Впрочем, трезветь он начал давно, ещё в юные годы, на Волге…

Город довершил остальное…

Город…

Иван Александрович стремительно поворотил в переулок, точно печальные мысли испугали его. Стая диких лохматых собак увязалась за ним. Он остановился и взмахнул воинственно тростью. Звери в испуге отстали, рыча на него, перегрызаясь между собой.

Он шагал всё быстрей, всё быстрей. Мысли о прошлом, неожиданно выплывая из тьмы, и горько волновали, и таинственно утешали его. Он увязал в этих мыслях, точно брел по сухому песку. Эти мысли всегда томились и теплились в нем. Утомительная работа их заглушала по временам, но в часы свободы и отдыха, когда он с болезненной остротой ощущал, как неслаженно и коряво бредет его жизнь, устроенная, казалось, так разумно и верно, они с каким-то странным упрямством выползали из своих тайников, в которых гнездились, набирали там силу и оттуда язвили его. Разумеется, он гнал эти мысли назад, но с каждым годом они становились сильней и одолевали его.

Не удалось ничего…

А ведь как мало, как ничтожно мало было бы нужно ему!

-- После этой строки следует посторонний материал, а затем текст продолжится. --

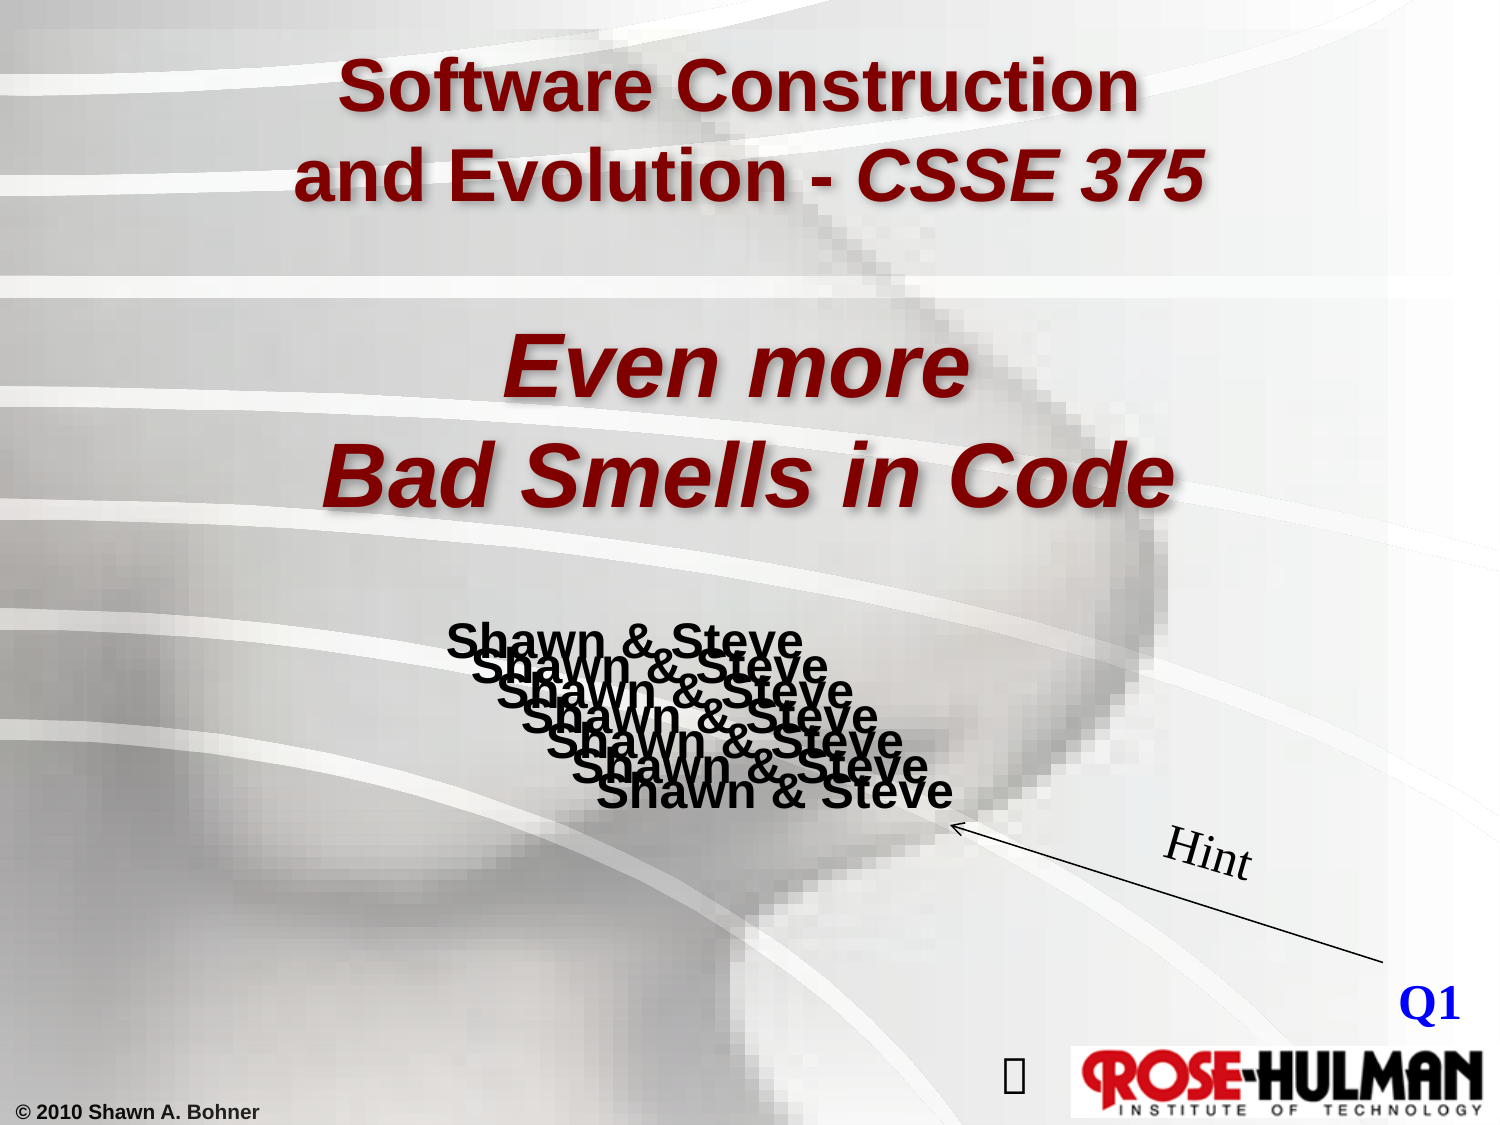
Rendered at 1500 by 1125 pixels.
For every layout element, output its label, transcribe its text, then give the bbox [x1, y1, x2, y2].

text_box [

Чего он, в самом деле, хотел?

С раннего детства, по своим слишком чутким, слишком впечатлительным нервам, не любил он ни шума ни толчеи, ни новых лиц и хотел бы жить тихо, уединенно, непритязательно, для себя. Давно его идеалом стала умеренность, воспетая ещё мудрейшим поэтом Горацием в древние, но тоже беспокойные времена, независимый кусок хлеба, спокойное исполнение гражданского долга, свободное от сторонних занятий перо и тесный кружок самых близких, понимающих, умных и добрых друзей.